**Records for this exercise**
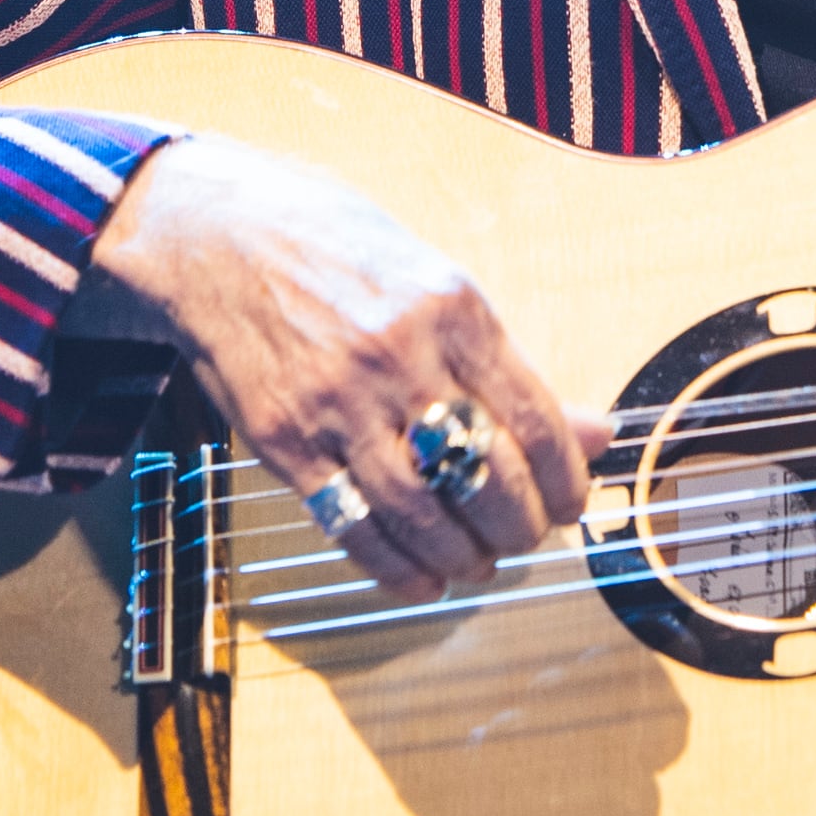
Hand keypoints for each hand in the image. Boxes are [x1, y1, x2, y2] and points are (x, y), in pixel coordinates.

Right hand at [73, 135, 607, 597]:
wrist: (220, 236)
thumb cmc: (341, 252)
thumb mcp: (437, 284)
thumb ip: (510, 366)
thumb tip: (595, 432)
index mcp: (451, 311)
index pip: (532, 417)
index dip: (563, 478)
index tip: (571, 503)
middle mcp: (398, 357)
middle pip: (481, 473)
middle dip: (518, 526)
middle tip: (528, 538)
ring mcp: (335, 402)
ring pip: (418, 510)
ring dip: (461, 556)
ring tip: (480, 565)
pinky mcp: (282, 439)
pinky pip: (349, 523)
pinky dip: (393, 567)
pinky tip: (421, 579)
* * *
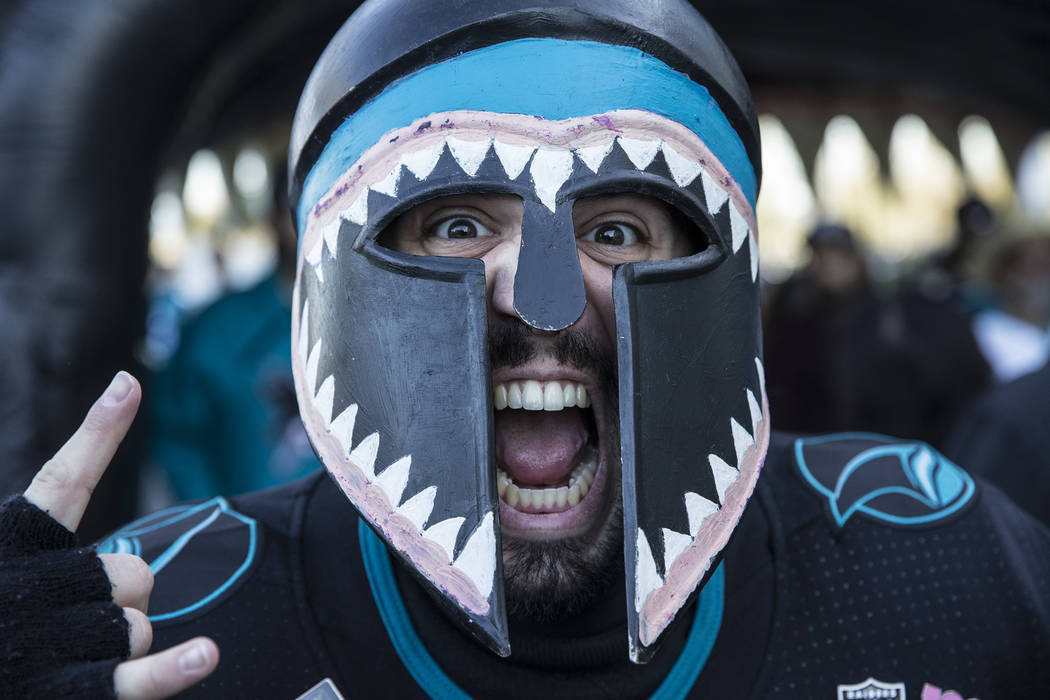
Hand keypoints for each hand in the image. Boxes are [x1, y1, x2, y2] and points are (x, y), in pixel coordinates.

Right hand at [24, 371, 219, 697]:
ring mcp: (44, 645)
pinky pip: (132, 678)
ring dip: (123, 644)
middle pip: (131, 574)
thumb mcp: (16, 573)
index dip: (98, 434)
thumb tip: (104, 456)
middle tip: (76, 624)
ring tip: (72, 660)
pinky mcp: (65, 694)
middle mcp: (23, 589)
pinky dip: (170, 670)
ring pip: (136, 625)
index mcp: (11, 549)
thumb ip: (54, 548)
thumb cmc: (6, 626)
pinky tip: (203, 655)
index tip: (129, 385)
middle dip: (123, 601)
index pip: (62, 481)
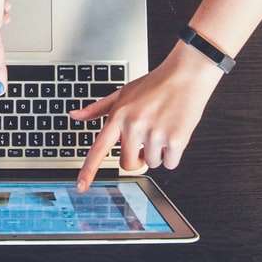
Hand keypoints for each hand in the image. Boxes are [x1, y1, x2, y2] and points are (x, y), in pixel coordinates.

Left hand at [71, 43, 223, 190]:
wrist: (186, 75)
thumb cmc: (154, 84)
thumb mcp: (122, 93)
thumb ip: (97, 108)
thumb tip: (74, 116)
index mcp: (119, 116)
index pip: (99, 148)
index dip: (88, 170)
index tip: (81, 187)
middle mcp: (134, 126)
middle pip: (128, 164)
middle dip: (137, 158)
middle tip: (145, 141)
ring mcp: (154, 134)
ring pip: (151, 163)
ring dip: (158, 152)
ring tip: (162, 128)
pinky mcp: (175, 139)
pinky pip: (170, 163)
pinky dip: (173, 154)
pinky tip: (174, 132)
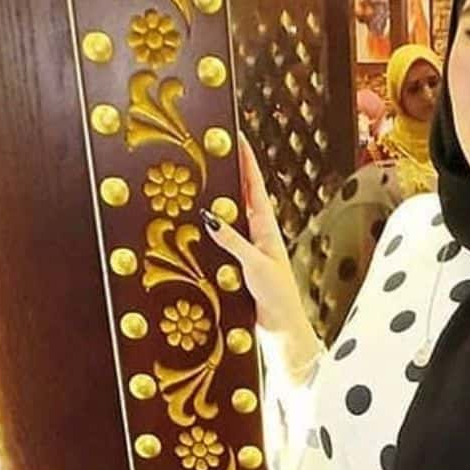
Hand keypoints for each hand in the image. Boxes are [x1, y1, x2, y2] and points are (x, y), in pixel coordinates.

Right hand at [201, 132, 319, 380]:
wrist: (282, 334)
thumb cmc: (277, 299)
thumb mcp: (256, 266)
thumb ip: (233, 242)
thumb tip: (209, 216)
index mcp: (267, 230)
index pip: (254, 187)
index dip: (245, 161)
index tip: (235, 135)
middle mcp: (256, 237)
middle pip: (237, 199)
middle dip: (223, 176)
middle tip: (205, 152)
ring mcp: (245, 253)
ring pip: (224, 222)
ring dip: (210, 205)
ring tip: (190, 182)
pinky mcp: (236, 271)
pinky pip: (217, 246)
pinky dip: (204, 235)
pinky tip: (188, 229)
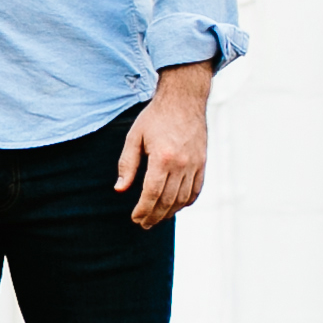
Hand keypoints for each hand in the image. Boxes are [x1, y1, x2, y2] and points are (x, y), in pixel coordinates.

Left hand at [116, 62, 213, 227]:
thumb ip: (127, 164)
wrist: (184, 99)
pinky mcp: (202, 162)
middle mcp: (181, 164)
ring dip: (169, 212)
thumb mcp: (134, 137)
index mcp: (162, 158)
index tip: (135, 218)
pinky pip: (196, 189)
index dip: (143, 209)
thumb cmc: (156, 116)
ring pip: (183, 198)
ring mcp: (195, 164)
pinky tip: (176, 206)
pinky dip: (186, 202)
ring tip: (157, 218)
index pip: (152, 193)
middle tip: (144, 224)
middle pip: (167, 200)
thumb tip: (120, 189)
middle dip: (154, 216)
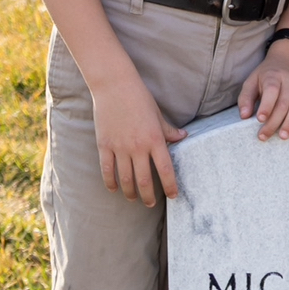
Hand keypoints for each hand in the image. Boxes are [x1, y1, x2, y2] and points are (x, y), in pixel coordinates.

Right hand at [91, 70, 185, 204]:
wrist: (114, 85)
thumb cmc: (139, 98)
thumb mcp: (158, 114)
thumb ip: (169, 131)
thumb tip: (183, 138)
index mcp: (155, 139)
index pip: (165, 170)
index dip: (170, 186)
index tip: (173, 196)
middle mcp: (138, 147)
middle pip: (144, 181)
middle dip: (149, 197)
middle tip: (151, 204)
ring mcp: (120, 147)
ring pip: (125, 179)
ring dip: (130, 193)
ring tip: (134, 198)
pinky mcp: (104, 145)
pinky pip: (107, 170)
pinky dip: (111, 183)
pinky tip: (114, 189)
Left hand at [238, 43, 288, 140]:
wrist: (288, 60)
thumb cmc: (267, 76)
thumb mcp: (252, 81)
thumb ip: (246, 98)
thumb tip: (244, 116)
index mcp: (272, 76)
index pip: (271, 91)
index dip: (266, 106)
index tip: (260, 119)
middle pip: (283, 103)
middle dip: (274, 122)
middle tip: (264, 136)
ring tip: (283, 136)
* * *
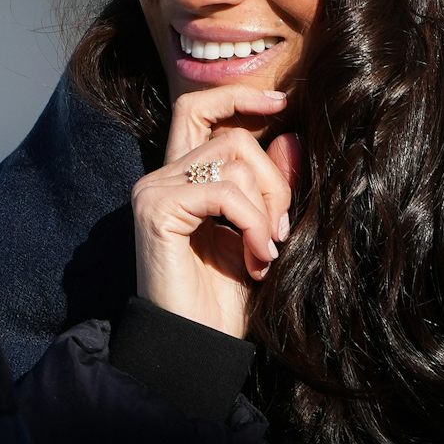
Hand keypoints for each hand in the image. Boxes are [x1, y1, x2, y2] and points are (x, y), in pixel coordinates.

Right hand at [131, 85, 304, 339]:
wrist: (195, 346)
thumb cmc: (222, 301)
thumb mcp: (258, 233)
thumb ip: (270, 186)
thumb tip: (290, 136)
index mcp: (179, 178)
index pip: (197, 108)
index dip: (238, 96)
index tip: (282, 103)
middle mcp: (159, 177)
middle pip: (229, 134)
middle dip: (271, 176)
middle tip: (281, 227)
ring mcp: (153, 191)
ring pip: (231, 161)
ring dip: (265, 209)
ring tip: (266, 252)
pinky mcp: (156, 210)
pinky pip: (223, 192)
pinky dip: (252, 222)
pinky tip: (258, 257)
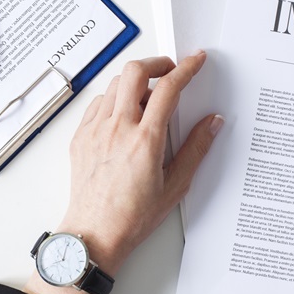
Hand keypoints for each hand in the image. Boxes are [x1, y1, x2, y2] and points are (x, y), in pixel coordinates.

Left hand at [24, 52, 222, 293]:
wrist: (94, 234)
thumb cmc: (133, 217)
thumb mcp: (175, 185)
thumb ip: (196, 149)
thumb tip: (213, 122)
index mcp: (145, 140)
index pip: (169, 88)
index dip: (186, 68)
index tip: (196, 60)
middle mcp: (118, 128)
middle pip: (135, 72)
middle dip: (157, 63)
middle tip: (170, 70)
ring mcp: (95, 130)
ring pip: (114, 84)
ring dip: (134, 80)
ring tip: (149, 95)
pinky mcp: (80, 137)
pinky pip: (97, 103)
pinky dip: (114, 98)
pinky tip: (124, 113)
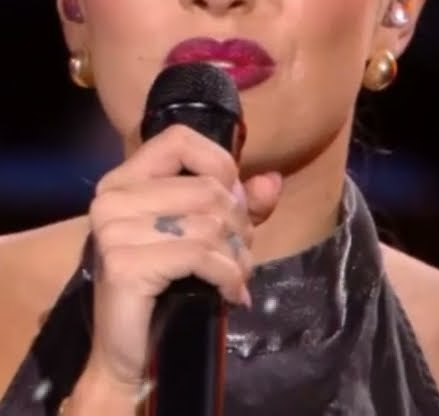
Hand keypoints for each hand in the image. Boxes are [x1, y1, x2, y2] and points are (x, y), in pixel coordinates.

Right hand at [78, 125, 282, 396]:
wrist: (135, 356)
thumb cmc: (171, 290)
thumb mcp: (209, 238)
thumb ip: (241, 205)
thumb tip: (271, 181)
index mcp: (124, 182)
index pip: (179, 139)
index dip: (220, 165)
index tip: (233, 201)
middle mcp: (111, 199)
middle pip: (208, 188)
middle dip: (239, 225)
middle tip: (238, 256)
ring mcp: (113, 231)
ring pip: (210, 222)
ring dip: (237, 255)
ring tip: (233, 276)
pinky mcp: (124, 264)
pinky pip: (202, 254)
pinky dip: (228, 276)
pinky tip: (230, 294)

**Required action**
Your answer should consist of the lines above between those holding "ring pip: (183, 198)" and "ring tip: (283, 136)", inclusive, reproduced word for word and without pictures.

**Answer to this problem**
ring pip: (183, 198)
ring mcp: (195, 164)
pinky tip: (176, 206)
pinky dip: (186, 202)
ring tip: (157, 218)
index pip: (152, 193)
middle tip: (144, 224)
middle pip: (167, 200)
thumb tip: (120, 189)
middle dip: (154, 216)
Hand keypoints for each hand in the image. Boxes are [x1, y1, x2, y2] and points are (x, y), in pixel coordinates.

Right hand at [91, 70, 185, 204]:
wrist: (114, 85)
thumb cmc: (139, 98)
thumb mcp: (158, 114)
thumb ip: (169, 131)
thumb tip: (183, 138)
index mcp: (155, 139)
index pip: (165, 170)
index dip: (170, 186)
index tip: (173, 196)
middle mcp: (138, 147)
middle pip: (144, 181)
middle dip: (149, 197)
middle tip: (151, 204)
ring mcp: (120, 147)
ring pip: (125, 179)
ring dip: (130, 193)
ring tip: (134, 198)
pinky mcp: (104, 145)
pinky pip: (107, 170)
pinky dip: (111, 183)
pinky tip: (114, 189)
Left hand at [238, 43, 288, 140]:
wrist: (288, 60)
thumb cmc: (267, 76)
thumb mcp: (252, 81)
thumb ip: (246, 98)
thumb tip: (244, 116)
index mcp: (272, 76)
index pip: (271, 91)
index dip: (266, 106)
index tip: (260, 119)
middle pip: (283, 103)
middle dip: (274, 122)
middle tip: (264, 136)
ring tip: (283, 136)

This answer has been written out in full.